* DIRECTIVE 1 *
Answer these questions using the forum thread about psychology job anxiety:
(a) Which year of the Bachelor's degree in Psychology does the poster begin in the fall?
(b) What country is the poster originally from?
(c) For how many years has the poster spent at least 3 months in Italy every year?
* DIRECTIVE 2 *
Write a continuation of the forum thread about psychology job anxiety, starting after its last line.
**** TEXT
# Psychology Job anxiety



## lostpsychologist (May 31, 2014)

Hello beautiful people!

First off, I'd like to thank you for taking your time and reading through my post, i'm really grateful and appreciate your attention. 

As summer came, and I got too much time to spend thinking, I've been getting really concerned about what I am to do with my future.

In fall I'm starting my 4th final year of Bachelor's degree in Psychology at university in the UK. I'm originally from Russia, so I'm studying on visa. After next year I'd like to take one year off to gain some work experience before I start doing my Master's. I've come to conclusion that UK is not the place where I'd like to continue living, so I'm thinking about finding this gap year job in Italy as I've been spending there at least 3 months every year for the past 11 years and it's become my second home. I'm very familiar with country's culture and mentality. I was wondering if it's possible to find ANY psychology related job for non-italian speakers in Italy?? 

Thank you very much for your attention! Look forward to hearing from you!:hail:


----------



## Falcio (Oct 9, 2012)
********
**** RAW DATA
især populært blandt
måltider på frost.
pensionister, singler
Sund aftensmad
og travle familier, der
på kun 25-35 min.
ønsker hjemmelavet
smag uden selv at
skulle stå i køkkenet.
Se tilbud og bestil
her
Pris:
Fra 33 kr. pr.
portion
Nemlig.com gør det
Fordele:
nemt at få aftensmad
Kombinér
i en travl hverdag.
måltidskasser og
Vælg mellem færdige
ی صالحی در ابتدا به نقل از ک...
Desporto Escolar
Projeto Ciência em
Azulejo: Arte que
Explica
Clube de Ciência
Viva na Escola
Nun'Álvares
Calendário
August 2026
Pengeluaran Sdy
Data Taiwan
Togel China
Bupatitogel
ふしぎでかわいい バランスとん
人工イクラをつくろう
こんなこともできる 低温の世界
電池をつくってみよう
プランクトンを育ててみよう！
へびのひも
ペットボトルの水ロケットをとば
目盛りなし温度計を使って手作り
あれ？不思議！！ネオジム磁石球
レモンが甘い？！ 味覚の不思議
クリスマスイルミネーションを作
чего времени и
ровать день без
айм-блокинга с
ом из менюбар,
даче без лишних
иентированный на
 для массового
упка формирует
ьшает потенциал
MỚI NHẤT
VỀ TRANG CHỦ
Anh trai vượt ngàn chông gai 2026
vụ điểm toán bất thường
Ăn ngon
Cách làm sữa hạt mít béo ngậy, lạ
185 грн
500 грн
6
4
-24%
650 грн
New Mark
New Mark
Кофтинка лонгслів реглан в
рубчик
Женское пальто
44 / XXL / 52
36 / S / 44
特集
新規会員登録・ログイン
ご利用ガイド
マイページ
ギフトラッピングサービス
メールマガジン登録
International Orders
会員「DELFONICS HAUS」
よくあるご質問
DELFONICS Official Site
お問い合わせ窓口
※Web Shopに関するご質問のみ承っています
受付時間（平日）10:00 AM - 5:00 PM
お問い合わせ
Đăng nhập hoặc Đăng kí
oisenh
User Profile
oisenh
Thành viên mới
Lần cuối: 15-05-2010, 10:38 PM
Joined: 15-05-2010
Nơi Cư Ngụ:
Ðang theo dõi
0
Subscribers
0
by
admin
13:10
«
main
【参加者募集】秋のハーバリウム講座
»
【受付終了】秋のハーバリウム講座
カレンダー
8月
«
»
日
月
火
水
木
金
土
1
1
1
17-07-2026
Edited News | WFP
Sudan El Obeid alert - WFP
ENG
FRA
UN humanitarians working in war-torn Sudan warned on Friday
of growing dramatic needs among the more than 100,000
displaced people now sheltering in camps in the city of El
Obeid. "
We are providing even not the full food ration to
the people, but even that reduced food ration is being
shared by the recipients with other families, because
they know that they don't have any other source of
********
* ANSWER AREA 1 *
(a) The 4th, final year.
(b) Russia.
(c) The past 11 years.

* ANSWER AREA 2 *
You could try looking during another vacation, I'd recommend the north.
While you can find such jobs RELATIVELY easily, you will find a lot of competition too, because jobs of any kind are pretty scarce these days; I'm getting ready to move overseas, myself.

If you are fluent with the language, you won't have any problems; else, it will be very difficult.
Keep in mind, that most of the jobs in that field would be in the public sector, which you probably won't be able to access without a EU citizenship.
The best bet would probably be to open your own studio, but taxation is insanely high in Italy.


----------



## stefanaccio (Sep 25, 2007)

I worked for four years in Italy for US government as an English-speaking psychologist.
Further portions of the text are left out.